Na ten dzień najbardziej niecierpliwie czeka Damian Pawłowski. 21-letni szczecinianin, który tuż przed zamknięciem letniego okienka transferowego, latem ubiegłego roku, trafił do klubu 13-krotnego mistrza Polski, w skutecznym grudniowym finiszu krakowskiej drużyny grał w wyjściowej jedenastce. Zimą stracił jednak miejsce w pomocy i tegoroczne spotkania śledził z boku.

Zajęcia z zespołem

– Zacznę od zdrowia i powiem, że na szczęście czuję się bardzo dobrze – mówi wychowanek Salosu Szczecin. – Staram się nie myśleć o obecnej sytuacji związanej z wirusem. Swój czas spędzam na wykonywaniu treningu wyznaczonego przez sztab szkoleniowy. Poza tym gotuję, a także gram w gry.

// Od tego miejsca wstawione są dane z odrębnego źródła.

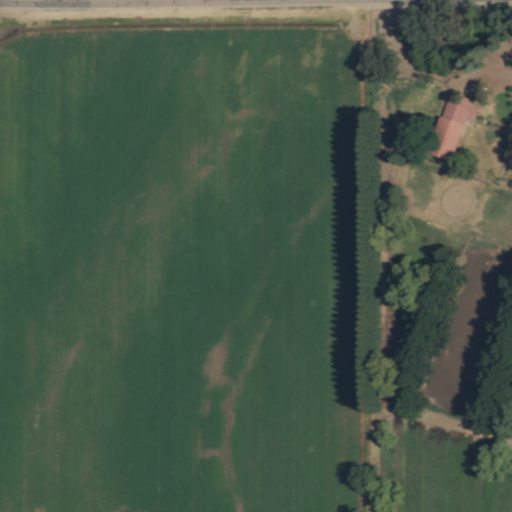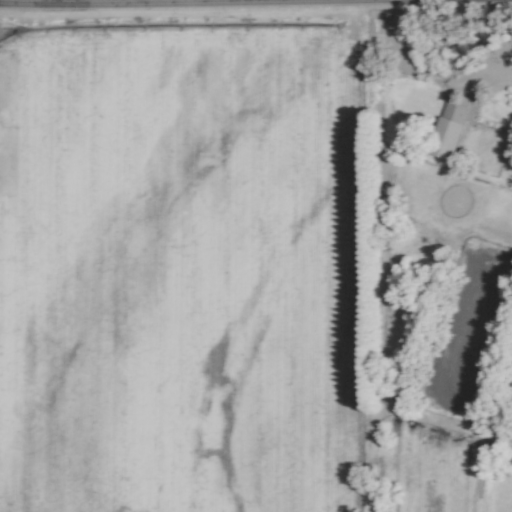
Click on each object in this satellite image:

Wiemy już, że restart ekstraklasy nastąpi pod koniec maja więc ta niecierpliwość rośnie z dnia na dzień. Czekam na ten moment, w którym będę mógł zarówno trenować wraz ze swoimi kolegami, jak również na chwilę, w której będę mógł rywalizować z innymi drużynami o punkty. Zajęcia z zespołem są na pewno lepsze niż indywidualne, nawet najciekawsze ćwiczenia ponieważ piłka nożna to gra drużynowa.

Mocno się rozwinął

Damian Pawłowski miał okazję przekona się o tym także w juniorskich i młodzieżowych reprezentacjach Polski od U15 do U20. Jeszcze rok temu, a dokładnie 21 marca 2019 roku, wystąpił w rozegranym na murawie St George’s Park w Londynie, gdzie biało-czerwoni pokonali gospodarzy 3:1. Bramki dla zespołu Jacka Magiery zdobyli Jakub Moder, Patryk Klimala i Mikołaj Kwietniowski.

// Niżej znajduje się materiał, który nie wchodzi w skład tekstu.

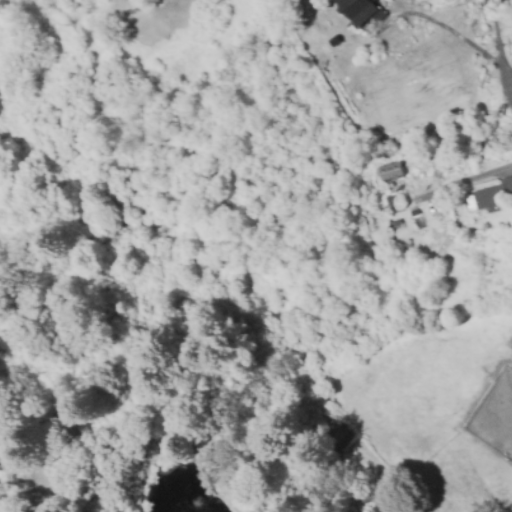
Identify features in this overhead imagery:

Czytaj jeszcze: Duży głód piłki


– Od tamtego meczu minął zaledwie rok, ale w życiu piłkarza to bardzo dużo – dodaje Damian Pawłowski. – Wtedy grałem w I-ligowych Wigrach Suwałki, z których wróciłem do Szczecina, ale po występach w III-ligowych rezerwach przeprowadziłem się do Krakowa.

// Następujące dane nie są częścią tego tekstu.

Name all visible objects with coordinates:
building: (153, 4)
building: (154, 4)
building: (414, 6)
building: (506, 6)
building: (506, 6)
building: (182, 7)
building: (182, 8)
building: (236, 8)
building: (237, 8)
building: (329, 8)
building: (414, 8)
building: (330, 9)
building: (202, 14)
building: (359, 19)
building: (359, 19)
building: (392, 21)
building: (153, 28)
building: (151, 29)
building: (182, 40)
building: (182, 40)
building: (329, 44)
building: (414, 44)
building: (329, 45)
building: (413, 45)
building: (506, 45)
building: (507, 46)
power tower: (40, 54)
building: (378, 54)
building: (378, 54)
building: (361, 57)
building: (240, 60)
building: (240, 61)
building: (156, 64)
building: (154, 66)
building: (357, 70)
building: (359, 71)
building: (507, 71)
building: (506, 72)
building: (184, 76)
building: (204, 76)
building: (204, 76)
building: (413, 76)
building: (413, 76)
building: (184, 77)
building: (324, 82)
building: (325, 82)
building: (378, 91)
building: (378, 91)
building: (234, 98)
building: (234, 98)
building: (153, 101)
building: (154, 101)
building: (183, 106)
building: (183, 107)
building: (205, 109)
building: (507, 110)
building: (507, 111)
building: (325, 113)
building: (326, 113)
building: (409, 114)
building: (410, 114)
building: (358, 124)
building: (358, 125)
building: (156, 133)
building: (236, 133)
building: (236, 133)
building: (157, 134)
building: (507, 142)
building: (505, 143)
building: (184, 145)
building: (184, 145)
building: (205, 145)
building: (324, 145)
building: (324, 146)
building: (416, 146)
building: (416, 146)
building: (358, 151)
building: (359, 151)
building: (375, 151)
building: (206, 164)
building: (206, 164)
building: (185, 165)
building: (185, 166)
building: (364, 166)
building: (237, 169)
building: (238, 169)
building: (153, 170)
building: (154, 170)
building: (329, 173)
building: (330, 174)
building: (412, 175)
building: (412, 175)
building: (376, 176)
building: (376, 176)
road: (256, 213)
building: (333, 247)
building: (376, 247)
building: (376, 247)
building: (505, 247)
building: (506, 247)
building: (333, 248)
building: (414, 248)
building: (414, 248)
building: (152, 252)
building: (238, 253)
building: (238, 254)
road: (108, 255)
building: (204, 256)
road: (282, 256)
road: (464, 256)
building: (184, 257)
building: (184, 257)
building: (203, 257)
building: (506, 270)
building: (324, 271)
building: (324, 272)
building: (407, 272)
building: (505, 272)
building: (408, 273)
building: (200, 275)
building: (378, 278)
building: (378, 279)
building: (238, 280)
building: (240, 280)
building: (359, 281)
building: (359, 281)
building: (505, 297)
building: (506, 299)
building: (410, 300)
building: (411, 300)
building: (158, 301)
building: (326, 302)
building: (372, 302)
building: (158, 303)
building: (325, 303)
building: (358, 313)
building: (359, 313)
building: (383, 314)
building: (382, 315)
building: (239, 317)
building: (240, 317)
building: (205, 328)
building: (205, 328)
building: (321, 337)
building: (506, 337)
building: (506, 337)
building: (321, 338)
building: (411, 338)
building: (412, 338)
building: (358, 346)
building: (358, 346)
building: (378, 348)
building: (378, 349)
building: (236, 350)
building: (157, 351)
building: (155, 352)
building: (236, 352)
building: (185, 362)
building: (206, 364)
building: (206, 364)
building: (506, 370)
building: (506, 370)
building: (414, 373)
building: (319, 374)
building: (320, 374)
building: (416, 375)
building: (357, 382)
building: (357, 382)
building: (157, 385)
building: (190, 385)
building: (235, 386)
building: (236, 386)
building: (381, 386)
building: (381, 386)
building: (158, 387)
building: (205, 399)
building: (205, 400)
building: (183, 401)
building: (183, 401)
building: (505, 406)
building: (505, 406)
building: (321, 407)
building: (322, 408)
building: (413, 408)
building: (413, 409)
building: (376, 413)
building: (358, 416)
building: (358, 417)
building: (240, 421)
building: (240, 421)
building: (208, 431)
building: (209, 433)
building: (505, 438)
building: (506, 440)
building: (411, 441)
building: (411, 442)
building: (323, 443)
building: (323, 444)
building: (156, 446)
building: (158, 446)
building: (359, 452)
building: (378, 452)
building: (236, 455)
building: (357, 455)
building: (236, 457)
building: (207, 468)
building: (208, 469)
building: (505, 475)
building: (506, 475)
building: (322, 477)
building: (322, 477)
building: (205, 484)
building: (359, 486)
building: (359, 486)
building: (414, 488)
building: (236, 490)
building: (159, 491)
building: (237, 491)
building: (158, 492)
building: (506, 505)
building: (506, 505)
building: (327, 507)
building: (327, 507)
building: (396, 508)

Na pewno był to wartościowy czas dla mnie. Czuję, że mocno się rozwinąłem. Na pewno nie żałuję tego, że przeszedłem do Wisły i uważam, że był to dobry krok w mojej karierze, ale czuję, że jeszcze nie pokazałem tego, na co mnie stać i co mam najlepszego.

Doping pomaga

Damian Pawłowski w Krakowie poznał smak występów dla kibiców. Najbardziej utkwił mu w pamięci wygrany mecz z Pogonią, bo od tego zwycięstwa odniesionego 13 grudnia zaczęła się passa, dzięki której drużyna Artura Skowronka może się pochwalić serią 8 spotkań bez porażki.

– Nasze mecze w Krakowie, nawet te, w których nie grałem to zawsze było wydarzenie – twierdzi Damian Pawłowski. – Kibice są naprawdę wielką siłą Wisły. Ich brak na trybunach na pewno będzie bardzo odczuwalny. Zawsze skupiam się na tym, co dzieje się na murawie, jednak grając na tym stadionie nie da się nie myśleć o dopingu.

Bardzo nam to pomaga. Kibice Wisły są wspaniali dlatego nie mogę o nich zapomnieć. Drodzy kibice dbajcie o siebie i o swoich bliskich! Trzymajcie się mocno i do zobaczenia jak najszybciej!

Na zdjęciu: Damian Pawłowski (z lewej) rwie się do treningów.